In all, Juno carries 11 different instruments that will also measure charged particles, infrared and ultraviolet light emissions, auroral displays (the Jovian equivalent of Northern Lights) and more. And of course, there's a camera — JunoCam — that will supply spectacular images, including views of Jupiter's poles that have never been seen before.

Finally, there's the GRAIL (Gravity Recovery and Interior Laboratory) mission, which will reach the Moon four months or so after its October launch (that's a lot slower than the three days it took the Apollo astronauts to get there, but GRAIL is trying to minimize fuel consumption). The probe is actually a pair of orbiters that will orbit in tandem but never touch. The gap between them will change as the ships pass over regions of higher and lower mass, providing clues to the density of the subsurface moon. Eventually, the twin spacecraft will make a highly detailed map of the Moon's gravity field, which will give planetary scientists even deeper clues about the geology of our satellite's interior (in many ways, it's much like what Juno's gravity experiment will do at Jupiter).

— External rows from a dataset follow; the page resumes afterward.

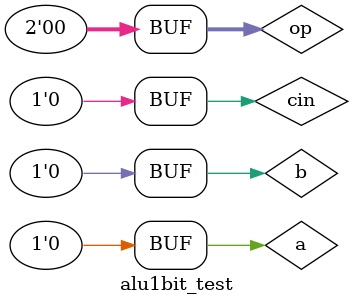
<source format=sv>
module alu1bit_test;

	logic  a; // Input bit a
	logic b; // Input bit b
	logic cin; // Carry in
	logic [1:0] op; // Operation
	logic  s; // Output S
	logic cout; // Carry out

	parameter nand_tpd = 0;
	parameter or_tpd = 0;
	parameter xnor_tpd = 0;

	alu1bit #(
		.nand_tpd(nand_tpd),
		.or_tpd(or_tpd),
		.xnor_tpd(xnor_tpd)
	) alu64bit_instance (
		.a(a),
		.b(b),
		.cin(cin),
		.op(op),
		.s(s),
		.cout(cout)
	);

	initial begin
	
		a = 64'b1;
		b = 64'b1;
		cin = 1'b1;
		op = 2'b11;

		for(int i = 0; i < 2; i++) begin

			op[1] <= !op[1];

			for(int i = 0; i < 2; i++) begin

				op[0] <= !op[0];

				for(int i = 0; i < 2; i++) begin

					cin <= !cin;

					for(int i = 0; i < 2; i++) begin

						b <= !b;

						for(int i = 0; i < 2; i++) begin

							a <= !a;
							#100ns;

						end

					end

				end

			end

		end


	end;

endmodule

</source>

It's unlikely that GRAIL will ever be called "plucky," and while a better understanding of the Moon is always a good thing, it won't add to our knowledge the way Juno's exploration of Jupiter and Curiousity's perambulations over the Martian terrain will. Still, it's good news that NASA continues to explore the Solar System in such a wide variety of ways (the Messenger spacecraft, please note, is still sending back a bounty of information about Mercury, while the New Horizons mission is en route to a 2015 encounter with Pluto and Cassini is still circling Saturn). Money may get tighter from here on out, but if these missions are as successful as their designers expect, the agency might feel some pressure to keep coming up with new ones — and get the funding it needs to deliver.